Le boy réalise ainsi de petits bénéfices d’occasion qu’il ajoute à ses revenus ordinaires. Grâce à eux, il s’offrira les emplettes dont il rêve : un accordéon, un jeu de loto, une trompe de bicyclette. On le verra trôner au restaurant pour Noirs qu’un industriel avisé a eu l’idée de monter et qui ne reste ouvert que les huit premiers jours du mois, parce que le reste du temps la clientèle n’a plus le sou. Il y déjeunera somptueusement pour 3fr,75, avec une serviette, s’il vous plaît. Il criera d’un ton impérieux :
— La suite !
Et il tancera d’importance le boy qui le sert :
— Veux-tu te dépêcher, Moussa, sale nègre !
Ah ! il est bon d’avoir des amies !
A défaut de boy, l’amateur de beauté noire s’adressera au garde de cercle. Celui-ci n’est pas, comme vous pourriez le croire, un chasseur de club élégant, mais bien une sorte de gendarme indigène. A cheval sur la discipline, il est prêt à toutes les consignes. Mais il y met un peu trop de brutalité. Il racole les moussos à la façon d’un sergent recruteur et les ramène tremblantes comme des brebis qu’on pousse à l’abattoir. Et puis, il est plus gêné par les scrupules que le boy. Il lui arrive de se retrancher derrière la dignité de sa fonction. Les épithètes malsonnantes l’inquiètent. Un jour, j’en entendis un déclarer imperturbablement :
— Femme à moi garbo, mais moi pas…
Et il prononça un mot qui nous rappela une espèce connue de groseilles.
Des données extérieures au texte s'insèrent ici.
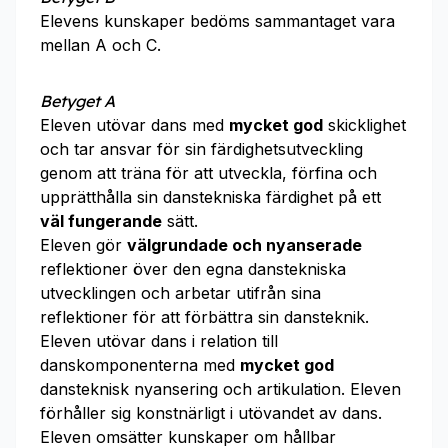
Elevens kunskaper bedöms sammantaget vara
mellan A och C.
Betyget A
Eleven utövar dans med
mycket god
skicklighet
och tar ansvar för sin färdighetsutveckling
genom att träna för att utveckla, förfina och
upprätthålla sin danstekniska färdighet på ett
väl fungerande
sätt.
Eleven gör
välgrundade och nyanserade
reflektioner över den egna danstekniska
utvecklingen och arbetar utifrån sina
reflektioner för att förbättra sin dansteknik.
Eleven utövar dans i relation till
danskomponenterna med
mycket god
dansteknisk nyansering och artikulation. Eleven
förhåller sig konstnärligt i utövandet av dans.
Eleven omsätter kunskaper om hållbar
Dans les villes, dans certaines villes tout au moins, la police assure un service de ravitaillement et de croisement sélectionné qui est au-dessus de tout éloge. Son personnel pratique méthodiquement la recherche de la femme, mais ce n’est pas à des fins judiciaires. Il tire un heureux parti de cette recherche de la femme, mais c’est en la combinant avec le principe moderne de la commission. Que voulez-vous ? le gouvernement paye mal. Le voyageur qui arrive dans une de ces cités privilégiées et qui veut s’y créer des relations aussi intimes que rapides n’a pas besoin de chercher midi à quatorze heures. Qu’il aille trouver le commissaire de police nègre ou l’un de ses agents et qu’il fasse miroiter aux gros yeux ronds de ce coloured fonctionnaire un modeste backchich de vingt sous. Aussitôt, les gros yeux se ferment lentement, pour vous montrer qu’on a compris. Et une heure après, l’agent vous apparaît sous un jour enchanteur nouveau jusqu’au paradoxe, en vous servant galamment à domicile une Aphrodite qu’on dirait éclose de l’écume de goudron. Le plus beau, c’est que les livraisons sont garanties. Votre Vénus est sans risque. Vive la police, monsieur !
Et quelle plaisante opposition, s’il vous plaît ?
Chez les Blancs, la police persécute Les impures. Chez les Nègres, elle les protège.
Ah ! monsieur le Préfet de police, quelle popularité serait la vôtre si vous empruntiez aux régions tropicales ce bienfaisant système ! Quel concert d’éloges chez les hygiénistes ! Quels remerciements des pères et mères de famille ! Quel enthousiasme dans la population tout entière ! Du coup, vos agents se trouveraient relevés dans l’opinion. On ne leur crierait plus : « Mort aux vaches ! » mais « Bravo toro ! » comme dans les corridas grisées de sympathie passionnée. L’âge d’or remplacerait l’âge du mercure. Et personne n’oserait dire que l’agent ne fait pas le bonheur.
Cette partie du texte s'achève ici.